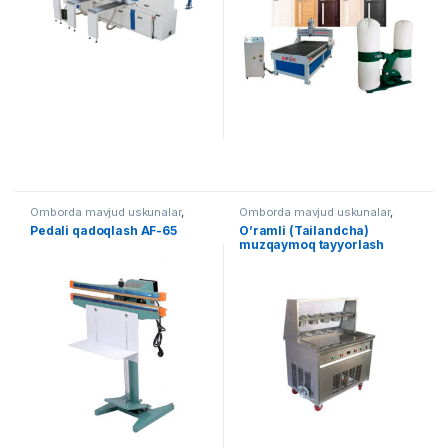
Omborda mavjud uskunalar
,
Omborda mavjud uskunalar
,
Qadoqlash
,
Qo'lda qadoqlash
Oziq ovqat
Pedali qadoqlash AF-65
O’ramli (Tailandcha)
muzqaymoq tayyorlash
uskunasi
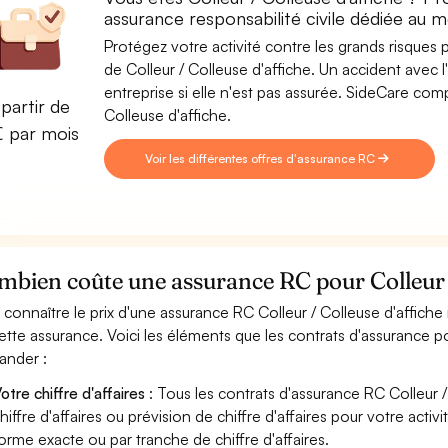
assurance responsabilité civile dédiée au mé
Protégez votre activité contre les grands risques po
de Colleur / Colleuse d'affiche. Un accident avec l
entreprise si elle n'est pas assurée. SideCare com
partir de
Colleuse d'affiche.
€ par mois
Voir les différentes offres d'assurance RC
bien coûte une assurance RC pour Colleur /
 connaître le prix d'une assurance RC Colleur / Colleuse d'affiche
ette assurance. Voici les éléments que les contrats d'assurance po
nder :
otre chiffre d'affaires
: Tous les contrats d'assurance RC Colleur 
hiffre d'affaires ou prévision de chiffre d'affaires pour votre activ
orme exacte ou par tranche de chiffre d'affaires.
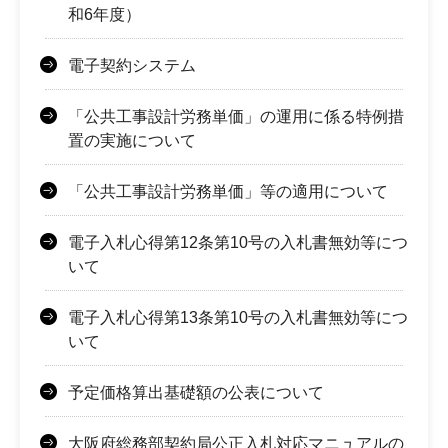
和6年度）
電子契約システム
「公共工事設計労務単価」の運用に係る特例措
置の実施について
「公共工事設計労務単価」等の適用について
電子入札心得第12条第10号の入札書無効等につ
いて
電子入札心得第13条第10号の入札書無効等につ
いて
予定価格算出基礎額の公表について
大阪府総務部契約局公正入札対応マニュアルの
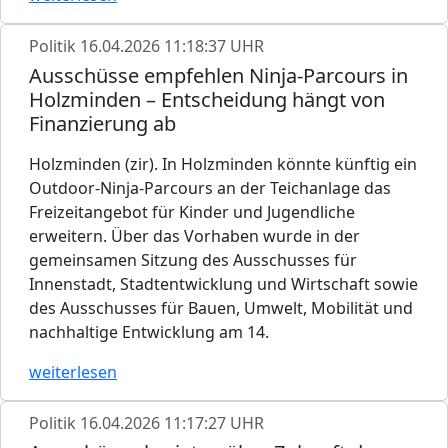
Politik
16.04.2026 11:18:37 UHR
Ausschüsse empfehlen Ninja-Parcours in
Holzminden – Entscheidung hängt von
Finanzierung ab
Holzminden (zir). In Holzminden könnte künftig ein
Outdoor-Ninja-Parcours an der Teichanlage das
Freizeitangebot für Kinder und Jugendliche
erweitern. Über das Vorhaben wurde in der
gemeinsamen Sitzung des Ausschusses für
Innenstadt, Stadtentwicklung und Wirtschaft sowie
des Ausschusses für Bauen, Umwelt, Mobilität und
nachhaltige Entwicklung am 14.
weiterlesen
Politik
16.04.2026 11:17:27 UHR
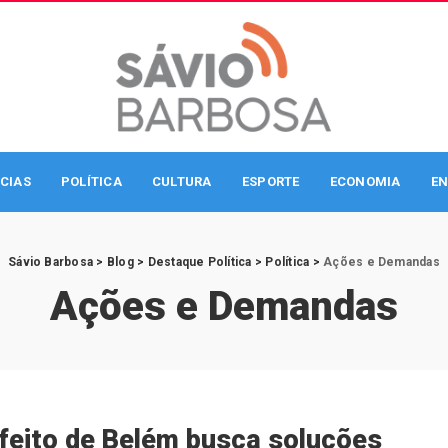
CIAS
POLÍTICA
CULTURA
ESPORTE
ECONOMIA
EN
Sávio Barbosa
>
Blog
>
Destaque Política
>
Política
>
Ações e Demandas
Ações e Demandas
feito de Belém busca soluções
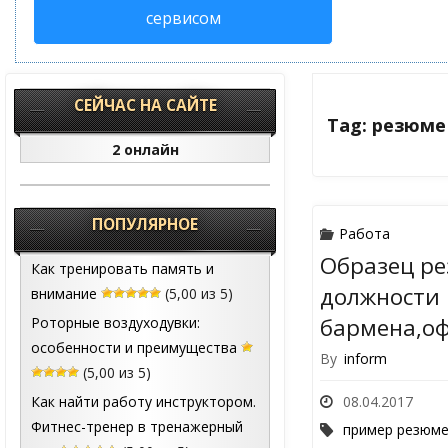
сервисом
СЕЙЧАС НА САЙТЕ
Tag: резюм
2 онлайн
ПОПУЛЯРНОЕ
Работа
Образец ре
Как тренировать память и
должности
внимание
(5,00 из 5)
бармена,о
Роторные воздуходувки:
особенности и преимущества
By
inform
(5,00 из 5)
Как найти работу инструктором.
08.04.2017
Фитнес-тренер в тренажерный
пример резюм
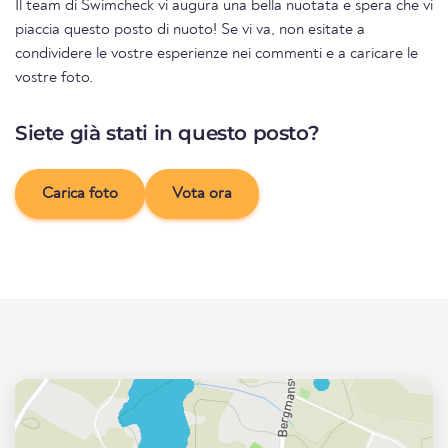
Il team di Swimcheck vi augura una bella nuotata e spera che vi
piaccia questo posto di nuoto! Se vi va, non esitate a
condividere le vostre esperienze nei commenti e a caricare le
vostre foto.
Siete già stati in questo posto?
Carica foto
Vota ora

▶ WHAT TO PRODUCE
Substitute "Lokales" for "Politik" throughout the text of every listing above, keeping everything else the same. Leave the pictures out of your answer.

▶ SOLUTION TO THE EXERCISE
Omborda mavjud uskunalar
,
Omborda mavjud uskunalar
,
Qadoqlash
,
Qo'lda qadoqlash
Oziq ovqat
Pedali qadoqlash AF-65
O’ramli (Tailandcha)
muzqaymoq tayyorlash
uskunasi
assurance responsabilité civile dédiée au mé
Protégez votre activité contre les grands risques po
de Colleur / Colleuse d'affiche. Un accident avec l
entreprise si elle n'est pas assurée. SideCare com
partir de
Colleuse d'affiche.
€ par mois
Voir les différentes offres d'assurance RC
bien coûte une assurance RC pour Colleur /
 connaître le prix d'une assurance RC Colleur / Colleuse d'affiche
ette assurance. Voici les éléments que les contrats d'assurance po
nder :
otre chiffre d'affaires
: Tous les contrats d'assurance RC Colleur 
hiffre d'affaires ou prévision de chiffre d'affaires pour votre activ
orme exacte ou par tranche de chiffre d'affaires.
和6年度）
電子契約システム
「公共工事設計労務単価」の運用に係る特例措
置の実施について
「公共工事設計労務単価」等の適用について
電子入札心得第12条第10号の入札書無効等につ
いて
電子入札心得第13条第10号の入札書無効等につ
いて
予定価格算出基礎額の公表について
大阪府総務部契約局公正入札対応マニュアルの
Lokales
16.04.2026 11:18:37 UHR
Ausschüsse empfehlen Ninja-Parcours in
Holzminden – Entscheidung hängt von
Finanzierung ab
Holzminden (zir). In Holzminden könnte künftig ein
Outdoor-Ninja-Parcours an der Teichanlage das
Freizeitangebot für Kinder und Jugendliche
erweitern. Über das Vorhaben wurde in der
gemeinsamen Sitzung des Ausschusses für
Innenstadt, Stadtentwicklung und Wirtschaft sowie
des Ausschusses für Bauen, Umwelt, Mobilität und
nachhaltige Entwicklung am 14.
weiterlesen
Lokales
16.04.2026 11:17:27 UHR
CIAS
POLÍTICA
CULTURA
ESPORTE
ECONOMIA
EN
Sávio Barbosa
>
Blog
>
Destaque Política
>
Política
>
Ações e Demandas
Ações e Demandas
feito de Belém busca soluções
сервисом
СЕЙЧАС НА САЙТЕ
Tag: резюм
2 онлайн
ПОПУЛЯРНОЕ
Работа
Образец ре
Как тренировать память и
должности
внимание
(5,00 из 5)
бармена,о
Роторные воздуходувки:
особенности и преимущества
By
inform
(5,00 из 5)
Как найти работу инструктором.
08.04.2017
Фитнес-тренер в тренажерный
пример резюм
Il team di Swimcheck vi augura una bella nuotata e spera che vi
piaccia questo posto di nuoto! Se vi va, non esitate a
condividere le vostre esperienze nei commenti e a caricare le
vostre foto.
Siete già stati in questo posto?
Carica foto
Vota ora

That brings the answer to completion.